TASK PROMPT:
Below are some records. Set each one down exactly as it reads.

SUPPLIED DATA:
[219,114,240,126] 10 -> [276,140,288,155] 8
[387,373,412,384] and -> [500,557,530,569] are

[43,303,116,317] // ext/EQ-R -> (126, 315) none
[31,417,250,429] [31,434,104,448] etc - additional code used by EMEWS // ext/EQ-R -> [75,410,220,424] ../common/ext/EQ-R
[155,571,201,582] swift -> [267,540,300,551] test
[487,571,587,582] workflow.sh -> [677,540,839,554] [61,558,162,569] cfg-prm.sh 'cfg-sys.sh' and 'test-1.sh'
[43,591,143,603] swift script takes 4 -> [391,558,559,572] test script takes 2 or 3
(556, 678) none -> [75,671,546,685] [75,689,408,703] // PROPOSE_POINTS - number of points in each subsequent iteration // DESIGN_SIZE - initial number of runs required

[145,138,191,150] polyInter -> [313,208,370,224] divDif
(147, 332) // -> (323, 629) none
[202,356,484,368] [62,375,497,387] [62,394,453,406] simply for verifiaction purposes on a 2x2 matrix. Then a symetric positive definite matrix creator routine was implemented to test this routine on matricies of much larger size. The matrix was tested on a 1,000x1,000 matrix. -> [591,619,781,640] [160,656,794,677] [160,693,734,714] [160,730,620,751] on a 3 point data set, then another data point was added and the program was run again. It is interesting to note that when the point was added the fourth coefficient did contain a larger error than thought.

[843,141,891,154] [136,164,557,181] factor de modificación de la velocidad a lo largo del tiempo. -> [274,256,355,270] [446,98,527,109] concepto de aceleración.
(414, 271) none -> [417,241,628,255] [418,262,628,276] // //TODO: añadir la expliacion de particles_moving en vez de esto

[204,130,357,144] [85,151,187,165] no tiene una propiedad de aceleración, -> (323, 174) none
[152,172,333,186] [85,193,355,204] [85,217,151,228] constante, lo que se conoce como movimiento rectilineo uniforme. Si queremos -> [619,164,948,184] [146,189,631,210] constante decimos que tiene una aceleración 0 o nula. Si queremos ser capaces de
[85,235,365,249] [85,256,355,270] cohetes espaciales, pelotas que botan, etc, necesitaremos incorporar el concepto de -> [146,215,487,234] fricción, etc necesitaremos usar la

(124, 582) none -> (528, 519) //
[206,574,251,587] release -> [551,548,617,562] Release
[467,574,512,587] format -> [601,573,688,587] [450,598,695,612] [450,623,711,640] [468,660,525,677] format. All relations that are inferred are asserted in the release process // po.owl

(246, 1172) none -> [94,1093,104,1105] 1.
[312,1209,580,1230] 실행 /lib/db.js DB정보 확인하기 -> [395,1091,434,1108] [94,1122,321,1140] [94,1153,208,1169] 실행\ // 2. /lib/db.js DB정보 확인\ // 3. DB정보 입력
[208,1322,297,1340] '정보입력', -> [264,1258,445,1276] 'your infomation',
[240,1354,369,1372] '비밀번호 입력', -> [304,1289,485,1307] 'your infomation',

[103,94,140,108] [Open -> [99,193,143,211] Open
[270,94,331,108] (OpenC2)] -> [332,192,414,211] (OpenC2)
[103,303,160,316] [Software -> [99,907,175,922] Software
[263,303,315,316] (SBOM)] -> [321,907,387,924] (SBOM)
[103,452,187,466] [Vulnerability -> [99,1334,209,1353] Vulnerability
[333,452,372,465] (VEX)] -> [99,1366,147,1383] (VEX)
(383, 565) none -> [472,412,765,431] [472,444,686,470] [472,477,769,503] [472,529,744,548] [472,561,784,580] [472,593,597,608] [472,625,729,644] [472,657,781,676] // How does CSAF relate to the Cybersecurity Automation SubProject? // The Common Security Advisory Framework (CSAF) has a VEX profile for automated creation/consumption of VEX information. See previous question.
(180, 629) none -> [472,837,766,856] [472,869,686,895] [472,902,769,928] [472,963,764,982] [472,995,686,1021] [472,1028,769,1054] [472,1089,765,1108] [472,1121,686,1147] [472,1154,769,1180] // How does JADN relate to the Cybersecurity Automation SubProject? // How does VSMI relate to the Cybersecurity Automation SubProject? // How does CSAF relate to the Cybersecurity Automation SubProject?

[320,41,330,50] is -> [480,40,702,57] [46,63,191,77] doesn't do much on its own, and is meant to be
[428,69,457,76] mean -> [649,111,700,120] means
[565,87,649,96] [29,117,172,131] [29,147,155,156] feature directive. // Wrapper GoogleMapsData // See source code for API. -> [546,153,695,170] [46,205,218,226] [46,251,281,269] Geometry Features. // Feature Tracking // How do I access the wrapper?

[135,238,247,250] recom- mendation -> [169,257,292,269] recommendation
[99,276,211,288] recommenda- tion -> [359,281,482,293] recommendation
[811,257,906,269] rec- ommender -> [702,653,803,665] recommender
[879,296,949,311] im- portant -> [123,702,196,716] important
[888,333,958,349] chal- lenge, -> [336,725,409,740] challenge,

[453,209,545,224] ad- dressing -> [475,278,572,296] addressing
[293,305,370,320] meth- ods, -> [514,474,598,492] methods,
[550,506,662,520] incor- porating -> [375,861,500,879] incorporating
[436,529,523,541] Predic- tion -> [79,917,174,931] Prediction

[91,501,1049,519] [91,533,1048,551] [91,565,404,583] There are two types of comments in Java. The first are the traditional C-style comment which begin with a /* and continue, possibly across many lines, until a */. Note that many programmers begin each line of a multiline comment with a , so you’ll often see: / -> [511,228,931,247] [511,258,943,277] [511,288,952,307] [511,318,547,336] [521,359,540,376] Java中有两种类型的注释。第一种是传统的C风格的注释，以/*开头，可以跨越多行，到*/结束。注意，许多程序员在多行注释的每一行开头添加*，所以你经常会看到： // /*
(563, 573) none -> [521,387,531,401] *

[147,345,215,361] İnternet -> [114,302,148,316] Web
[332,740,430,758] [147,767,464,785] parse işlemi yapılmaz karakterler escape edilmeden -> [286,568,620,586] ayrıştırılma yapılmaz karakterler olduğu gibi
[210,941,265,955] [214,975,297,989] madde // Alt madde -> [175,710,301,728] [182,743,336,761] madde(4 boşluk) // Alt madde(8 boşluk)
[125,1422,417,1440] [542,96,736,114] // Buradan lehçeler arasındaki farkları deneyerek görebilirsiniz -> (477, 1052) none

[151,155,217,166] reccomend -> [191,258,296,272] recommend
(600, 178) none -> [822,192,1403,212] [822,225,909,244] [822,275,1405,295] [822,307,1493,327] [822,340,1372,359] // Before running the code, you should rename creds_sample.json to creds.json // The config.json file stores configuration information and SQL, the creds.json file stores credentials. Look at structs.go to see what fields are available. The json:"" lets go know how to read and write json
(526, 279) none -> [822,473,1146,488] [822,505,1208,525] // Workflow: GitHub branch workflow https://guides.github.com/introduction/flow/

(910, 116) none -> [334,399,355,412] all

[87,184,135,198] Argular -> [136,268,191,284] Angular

SOLUTION:
[219,114,240,126] 10 -> [276,140,288,155] 8
[387,373,412,384] and -> [500,557,530,569] are

[43,303,116,317] // ext/EQ-R -> (126, 315) none
[31,417,250,429] [31,434,104,448] etc - additional code used by EMEWS // ext/EQ-R -> [75,410,220,424] ../common/ext/EQ-R
[155,571,201,582] swift -> [267,540,300,551] test
[487,571,587,582] workflow.sh -> [677,540,839,554] [61,558,162,569] cfg-prm.sh 'cfg-sys.sh' and 'test-1.sh'
[43,591,143,603] swift script takes 4 -> [391,558,559,572] test script takes 2 or 3
(556, 678) none -> [75,671,546,685] [75,689,408,703] // PROPOSE_POINTS - number of points in each subsequent iteration // DESIGN_SIZE - initial number of runs required

[145,138,191,150] polyInter -> [313,208,370,224] divDif
(147, 332) // -> (323, 629) none
[202,356,484,368] [62,375,497,387] [62,394,453,406] simply for verifiaction purposes on a 2x2 matrix. Then a symetric positive definite matrix creator routine was implemented to test this routine on matricies of much larger size. The matrix was tested on a 1,000x1,000 matrix. -> [591,619,781,640] [160,656,794,677] [160,693,734,714] [160,730,620,751] on a 3 point data set, then another data point was added and the program was run again. It is interesting to note that when the point was added the fourth coefficient did contain a larger error than thought.

[843,141,891,154] [136,164,557,181] factor de modificación de la velocidad a lo largo del tiempo. -> [274,256,355,270] [446,98,527,109] concepto de aceleración.
(414, 271) none -> [417,241,628,255] [418,262,628,276] // //TODO: añadir la expliacion de particles_moving en vez de esto

[204,130,357,144] [85,151,187,165] no tiene una propiedad de aceleración, -> (323, 174) none
[152,172,333,186] [85,193,355,204] [85,217,151,228] constante, lo que se conoce como movimiento rectilineo uniforme. Si queremos -> [619,164,948,184] [146,189,631,210] constante decimos que tiene una aceleración 0 o nula. Si queremos ser capaces de
[85,235,365,249] [85,256,355,270] cohetes espaciales, pelotas que botan, etc, necesitaremos incorporar el concepto de -> [146,215,487,234] fricción, etc necesitaremos usar la

(124, 582) none -> (528, 519) //
[206,574,251,587] release -> [551,548,617,562] Release
[467,574,512,587] format -> [601,573,688,587] [450,598,695,612] [450,623,711,640] [468,660,525,677] format. All relations that are inferred are asserted in the release process // po.owl

(246, 1172) none -> [94,1093,104,1105] 1.
[312,1209,580,1230] 실행 /lib/db.js DB정보 확인하기 -> [395,1091,434,1108] [94,1122,321,1140] [94,1153,208,1169] 실행\ // 2. /lib/db.js DB정보 확인\ // 3. DB정보 입력
[208,1322,297,1340] '정보입력', -> [264,1258,445,1276] 'your infomation',
[240,1354,369,1372] '비밀번호 입력', -> [304,1289,485,1307] 'your infomation',

[103,94,140,108] [Open -> [99,193,143,211] Open
[270,94,331,108] (OpenC2)] -> [332,192,414,211] (OpenC2)
[103,303,160,316] [Software -> [99,907,175,922] Software
[263,303,315,316] (SBOM)] -> [321,907,387,924] (SBOM)
[103,452,187,466] [Vulnerability -> [99,1334,209,1353] Vulnerability
[333,452,372,465] (VEX)] -> [99,1366,147,1383] (VEX)
(383, 565) none -> [472,412,765,431] [472,444,686,470] [472,477,769,503] [472,529,744,548] [472,561,784,580] [472,593,597,608] [472,625,729,644] [472,657,781,676] // How does CSAF relate to the Cybersecurity Automation SubProject? // The Common Security Advisory Framework (CSAF) has a VEX profile for automated creation/consumption of VEX information. See previous question.
(180, 629) none -> [472,837,766,856] [472,869,686,895] [472,902,769,928] [472,963,764,982] [472,995,686,1021] [472,1028,769,1054] [472,1089,765,1108] [472,1121,686,1147] [472,1154,769,1180] // How does JADN relate to the Cybersecurity Automation SubProject? // How does VSMI relate to the Cybersecurity Automation SubProject? // How does CSAF relate to the Cybersecurity Automation SubProject?

[320,41,330,50] is -> [480,40,702,57] [46,63,191,77] doesn't do much on its own, and is meant to be
[428,69,457,76] mean -> [649,111,700,120] means
[565,87,649,96] [29,117,172,131] [29,147,155,156] feature directive. // Wrapper GoogleMapsData // See source code for API. -> [546,153,695,170] [46,205,218,226] [46,251,281,269] Geometry Features. // Feature Tracking // How do I access the wrapper?

[135,238,247,250] recom- mendation -> [169,257,292,269] recommendation
[99,276,211,288] recommenda- tion -> [359,281,482,293] recommendation
[811,257,906,269] rec- ommender -> [702,653,803,665] recommender
[879,296,949,311] im- portant -> [123,702,196,716] important
[888,333,958,349] chal- lenge, -> [336,725,409,740] challenge,

[453,209,545,224] ad- dressing -> [475,278,572,296] addressing
[293,305,370,320] meth- ods, -> [514,474,598,492] methods,
[550,506,662,520] incor- porating -> [375,861,500,879] incorporating
[436,529,523,541] Predic- tion -> [79,917,174,931] Prediction

[91,501,1049,519] [91,533,1048,551] [91,565,404,583] There are two types of comments in Java. The first are the traditional C-style comment which begin with a /* and continue, possibly across many lines, until a */. Note that many programmers begin each line of a multiline comment with a , so you’ll often see: / -> [511,228,931,247] [511,258,943,277] [511,288,952,307] [511,318,547,336] [521,359,540,376] Java中有两种类型的注释。第一种是传统的C风格的注释，以/*开头，可以跨越多行，到*/结束。注意，许多程序员在多行注释的每一行开头添加*，所以你经常会看到： // /*
(563, 573) none -> [521,387,531,401] *

[147,345,215,361] İnternet -> [114,302,148,316] Web
[332,740,430,758] [147,767,464,785] parse işlemi yapılmaz karakterler escape edilmeden -> [286,568,620,586] ayrıştırılma yapılmaz karakterler olduğu gibi
[210,941,265,955] [214,975,297,989] madde // Alt madde -> [175,710,301,728] [182,743,336,761] madde(4 boşluk) // Alt madde(8 boşluk)
[125,1422,417,1440] [542,96,736,114] // Buradan lehçeler arasındaki farkları deneyerek görebilirsiniz -> (477, 1052) none

[151,155,217,166] reccomend -> [191,258,296,272] recommend
(600, 178) none -> [822,192,1403,212] [822,225,909,244] [822,275,1405,295] [822,307,1493,327] [822,340,1372,359] // Before running the code, you should rename creds_sample.json to creds.json // The config.json file stores configuration information and SQL, the creds.json file stores credentials. Look at structs.go to see what fields are available. The json:"" lets go know how to read and write json
(526, 279) none -> [822,473,1146,488] [822,505,1208,525] // Workflow: GitHub branch workflow https://guides.github.com/introduction/flow/

(910, 116) none -> [334,399,355,412] all

[87,184,135,198] Argular -> [136,268,191,284] Angular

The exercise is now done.